The aforementioned was one of the statements made in your address. Here is a timeline of some events that are disturbingly absent from this account of the past year in UConn athletics:
- On June 21st 2012, UConn Men’s basketball becomes the first BCS school team to face a postseason ban based solely on low APR (Academic Progress Rate) scores.
- On October 6th 2012, Lyle McCombs is arrested on charges of second degree breach of peace for a domestic violence dispute in which he was, “yelling, pushing, and spitting at his girlfriend” during an argument outside a residence hall.
- On February 11th 2013, Enosch Wolf is arrested on charges of third degree burglary, first degree criminal trespassing and disorderly conduct when he “refused to leave” a female student’s apartment, “grabbed the hair of the victim and pushed her head” and “knocked the glasses off the victim’s face with his hand.”
- On March 21st 2013, Tyler Olander is arrested for trespassing in a structure or conveyance while on Spring Break in Panama City, Florida.

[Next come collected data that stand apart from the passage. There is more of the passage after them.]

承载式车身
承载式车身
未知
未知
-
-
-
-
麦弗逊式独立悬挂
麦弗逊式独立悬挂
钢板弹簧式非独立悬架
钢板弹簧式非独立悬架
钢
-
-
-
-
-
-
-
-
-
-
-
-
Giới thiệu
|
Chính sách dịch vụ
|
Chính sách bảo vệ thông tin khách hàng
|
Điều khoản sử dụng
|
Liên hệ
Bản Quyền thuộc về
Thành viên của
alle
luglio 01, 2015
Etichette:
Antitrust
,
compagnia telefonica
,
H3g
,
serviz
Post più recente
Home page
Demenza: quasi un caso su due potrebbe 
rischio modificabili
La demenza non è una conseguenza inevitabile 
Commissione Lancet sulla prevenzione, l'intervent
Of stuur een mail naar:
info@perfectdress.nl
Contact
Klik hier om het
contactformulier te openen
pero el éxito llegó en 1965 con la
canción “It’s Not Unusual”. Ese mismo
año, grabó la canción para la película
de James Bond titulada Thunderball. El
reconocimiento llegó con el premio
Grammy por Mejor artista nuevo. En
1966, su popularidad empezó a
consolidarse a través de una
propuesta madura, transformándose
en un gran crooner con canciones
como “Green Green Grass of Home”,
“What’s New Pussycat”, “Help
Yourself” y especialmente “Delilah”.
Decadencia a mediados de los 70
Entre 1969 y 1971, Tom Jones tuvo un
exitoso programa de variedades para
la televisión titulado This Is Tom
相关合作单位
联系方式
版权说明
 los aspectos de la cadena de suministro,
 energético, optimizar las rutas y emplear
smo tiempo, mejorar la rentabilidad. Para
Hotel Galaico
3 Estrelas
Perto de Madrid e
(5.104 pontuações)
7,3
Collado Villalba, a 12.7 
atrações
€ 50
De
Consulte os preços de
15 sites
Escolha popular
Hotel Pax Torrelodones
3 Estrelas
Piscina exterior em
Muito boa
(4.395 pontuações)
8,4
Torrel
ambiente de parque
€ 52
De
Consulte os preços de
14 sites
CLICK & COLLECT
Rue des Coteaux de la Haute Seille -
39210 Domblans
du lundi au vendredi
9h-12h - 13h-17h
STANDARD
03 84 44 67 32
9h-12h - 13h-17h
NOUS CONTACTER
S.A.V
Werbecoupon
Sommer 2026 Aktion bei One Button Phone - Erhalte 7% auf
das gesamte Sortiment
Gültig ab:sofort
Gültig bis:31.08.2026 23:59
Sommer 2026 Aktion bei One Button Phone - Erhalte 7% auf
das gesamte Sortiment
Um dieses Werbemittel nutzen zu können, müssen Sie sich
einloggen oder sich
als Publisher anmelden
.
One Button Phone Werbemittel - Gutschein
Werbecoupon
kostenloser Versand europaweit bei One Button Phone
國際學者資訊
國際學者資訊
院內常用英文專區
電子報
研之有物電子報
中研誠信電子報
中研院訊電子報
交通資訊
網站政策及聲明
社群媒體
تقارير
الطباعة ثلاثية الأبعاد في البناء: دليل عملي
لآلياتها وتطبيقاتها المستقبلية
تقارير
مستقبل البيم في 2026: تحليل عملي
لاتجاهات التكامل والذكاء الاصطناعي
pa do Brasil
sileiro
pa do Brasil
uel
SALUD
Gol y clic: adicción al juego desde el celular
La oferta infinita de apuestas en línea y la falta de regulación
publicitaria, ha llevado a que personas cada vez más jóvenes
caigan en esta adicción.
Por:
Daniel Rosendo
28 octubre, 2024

These are serious marks against both our athletic program and our university as a whole — marks that, other than a decision made by Coach Kevin Ollie to suspend Wolf indefinitely, have gone unaddressed, unmentioned, and unacknowledged by UConn authorities. What does this timeline say when juxtaposed with your justification? It beckons the question, what does UConn do with marks like these? The answer appears to be: we turn them blue and shape them into something new.
Instead of giving these problematic aspects of male athletic peer culture at UConn a second look or a giving the real face of athletics a true makeover, it appears that the focus of your administration is prioritizing the remodeling of the fictional face of the Husky Logo. Instead of communicating a zero tolerance atmosphere for this kind of behavior, increasing or vocalizing support to violence against women prevention efforts on campus in the face of such events, or increasing support to student run programs that seek to work with athletes on issues of violence as well as academic issues, it would appear that your administration is more interested in fostering consumerism and corporatization than education and community. Another example of this shift in priorities can be seen in the current administrations selection of the new logo — a selection made with no involvement from or consultation with the normal, everyday, non-Olympian student body:
Contrary to speculation, the Husky will not appear to be mean, snarling, or capable of frightening small children! Instead he will be rendered as the sleek, beautiful animal a real Husky truly is.
Well President Herbst, the new Husky logo may not be capable of frightening small children, but the face of real life UConn athletics is certainly capable of frightening college women.
It is looking right through you and saying, ‘Do not mess with me.’ This is a streamlined, fighting dog, and I cannot wait for it to be on our uniforms and court.~Geno Auriemma stated about the new logo change.
What terrifies me about the admiration of such traits is that I know what it feels like to have a real life Husky look straight through you and to feel powerless, and to wonder if even the administration cannot “mess with them.” And I know I am not alone. It is on this note that I ask you to hear these words. And whether you hear me or not, I thank you for the ceilings you have shattered that benefit women in academia such as myself. In the words of Audre Lorde, “this letter is in repayment.”
The only thing I can come up with is she doesn’t like the new Uconn logo?